▼
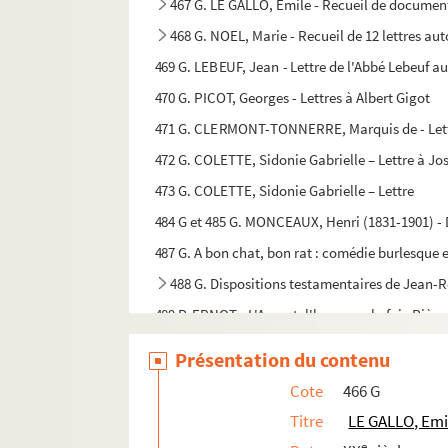
467 G. LE GALLO, Emile - Recueil de documents
468 G. NOEL, Marie - Recueil de 12 lettres au
469 G. LEBEUF, Jean - Lettre de l'Abbé Lebeuf a
470 G. PICOT, Georges - Lettres à Albert Gigot
471 G. CLERMONT-TONNERRE, Marquis de - Lettres
472 G. COLETTE, Sidonie Gabrielle – Lettre à Jos
473 G. COLETTE, Sidonie Gabrielle – Lettre
484 G et 485 G. MONCEAUX, Henri (1831-1901) - 
487 G. A bon chat, bon rat : comédie burlesque 
488 G. Dispositions testamentaires de Jean-R
489 P. ERNOT - L'Argent, l'honneur, la foi : Pièce
490 P. Médecine
Présentation du contenu
491 P. Médecine
Cote
466 G
492 P. [s.t.] : pièce de théâtre
Titre
LE GALLO, Emi
493 P. Foi et patrie : pièce de théâtre T.1
e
▲
The problem ->
Once the pictures are set aside, output the whole listing exactly.

Result of this task ->
467 G. LE GALLO, Emile - Recueil de documents
468 G. NOEL, Marie - Recueil de 12 lettres au
469 G. LEBEUF, Jean - Lettre de l'Abbé Lebeuf a
470 G. PICOT, Georges - Lettres à Albert Gigot
471 G. CLERMONT-TONNERRE, Marquis de - Lettres
472 G. COLETTE, Sidonie Gabrielle – Lettre à Jos
473 G. COLETTE, Sidonie Gabrielle – Lettre
484 G et 485 G. MONCEAUX, Henri (1831-1901) - 
487 G. A bon chat, bon rat : comédie burlesque 
488 G. Dispositions testamentaires de Jean-R
489 P. ERNOT - L'Argent, l'honneur, la foi : Pièce
490 P. Médecine
Présentation du contenu
491 P. Médecine
Cote
466 G
492 P. [s.t.] : pièce de théâtre
Titre
LE GALLO, Emi
493 P. Foi et patrie : pièce de théâtre T.1
e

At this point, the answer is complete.